This is not a question about MATLAB, but a question about understanding numerical integration, and perhaps a bit of statistics. Not only that, you need to appreciate that the result that trapz produces is only an approximation, because if you knew the EXACT values at each point, trapz will return only an approximation to the "true" integral of that function. In fact, the true integral could be almost anything, since we don't know what the function does between those points.
So at best, all you can ask is the uncertainty on the result that trapz would have generated, If the data had error bars of zero width at each point. Again, that still has nothing to do with MATLAB, because we still have not yet defined the meaning of your question.
So lets assume that we have a set of points, as (x,y) pairs.

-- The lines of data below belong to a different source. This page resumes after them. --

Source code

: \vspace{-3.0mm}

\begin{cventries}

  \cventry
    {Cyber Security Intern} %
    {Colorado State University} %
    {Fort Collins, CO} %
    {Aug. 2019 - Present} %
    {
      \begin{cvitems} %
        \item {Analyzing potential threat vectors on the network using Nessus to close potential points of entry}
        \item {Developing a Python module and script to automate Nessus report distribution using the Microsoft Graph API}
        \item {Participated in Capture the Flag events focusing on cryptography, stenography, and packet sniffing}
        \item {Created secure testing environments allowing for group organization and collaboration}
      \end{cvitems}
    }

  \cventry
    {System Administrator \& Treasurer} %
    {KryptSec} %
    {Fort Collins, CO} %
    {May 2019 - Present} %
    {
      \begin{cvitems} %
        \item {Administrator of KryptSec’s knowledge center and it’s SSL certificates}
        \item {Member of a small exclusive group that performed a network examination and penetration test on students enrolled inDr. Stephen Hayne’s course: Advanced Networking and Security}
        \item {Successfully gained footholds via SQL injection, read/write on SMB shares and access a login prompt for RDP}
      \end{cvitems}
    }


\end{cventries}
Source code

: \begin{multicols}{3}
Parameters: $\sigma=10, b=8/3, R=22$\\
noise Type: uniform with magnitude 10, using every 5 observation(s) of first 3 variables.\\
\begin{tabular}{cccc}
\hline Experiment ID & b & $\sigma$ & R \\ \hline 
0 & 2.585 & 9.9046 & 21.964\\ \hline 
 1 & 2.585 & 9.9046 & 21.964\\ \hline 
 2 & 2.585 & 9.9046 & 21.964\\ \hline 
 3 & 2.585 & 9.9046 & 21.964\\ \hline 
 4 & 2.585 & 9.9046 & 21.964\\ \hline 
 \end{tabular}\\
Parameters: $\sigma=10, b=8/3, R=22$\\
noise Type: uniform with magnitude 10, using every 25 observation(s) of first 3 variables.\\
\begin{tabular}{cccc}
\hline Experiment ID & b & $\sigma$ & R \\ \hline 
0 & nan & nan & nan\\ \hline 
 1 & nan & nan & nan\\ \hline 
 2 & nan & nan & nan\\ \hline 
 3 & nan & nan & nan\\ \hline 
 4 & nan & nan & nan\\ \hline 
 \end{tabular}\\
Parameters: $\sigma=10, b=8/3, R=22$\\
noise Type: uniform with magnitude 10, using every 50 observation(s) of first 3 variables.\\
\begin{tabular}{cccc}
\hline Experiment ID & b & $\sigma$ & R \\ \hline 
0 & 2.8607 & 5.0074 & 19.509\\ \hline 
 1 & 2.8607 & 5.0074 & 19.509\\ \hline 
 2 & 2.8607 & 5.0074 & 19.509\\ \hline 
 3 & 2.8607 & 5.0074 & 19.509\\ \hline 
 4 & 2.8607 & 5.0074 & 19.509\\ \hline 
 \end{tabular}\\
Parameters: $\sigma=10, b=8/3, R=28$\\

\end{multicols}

Assume that x is a monotonic set of values, so x(i+1) > x(i). At each point, y(i) is given, but assume a set of error bars around y(i) exist and are known.
Now, let me consider what an error bar means. Does that say that the true function is uniformly ANY value within the limits of those error bars? I'll assume that is true, but you may prefer to assume the function is normally distributed, with say 99% of the values lay inside the error bars. That would change the analysis in a somewhat minor way.
Regardless, the important thing to remember is that integration is a LINEAR operator! What does that mean? That tells us
int( F(x) + G(x) ) = int(F(x)) + int(G(x))
Here int can be used as a substitute for trapz, or any such tool.
So assume the function is given as a set of limits, lower and upper bounds on the function at each point. So now we have a vector x, and vectors ylo and yhi. The analysis is simpler if the vector x is uniformly spaced, since then trapezoidal integration is way simpler to write.
So next, we can write the problem as a SUM of two integrals. That is, break down the problem as the integral:
int(ylo(x)) + int(e(x))
where e(x) is a strictly positve, but random function that varies uniformly beween the limits 0 and yhi(x)-ylo(x).
Now we can try to discuss the distribution of the result. How do those limits vary? Are the width of those error bars uniform, so all the same size? If so, then yhi(x)-ylo(x) is a constant. In fact, now the central limit theorem starts to come into the problem. We can now compute the mean and variance of the result.
All of this is pure speculation, since I've now made a LOT of assumptinos, only some of which are probably valid.
However, I would suggest that you talk to someone with an understanding of both numerical integration and at least some knowledge of statistics. While I am an excellent person in that respect, I don't do consulting. (So please don't send me e-mail asking for me to help you directly. I won't.)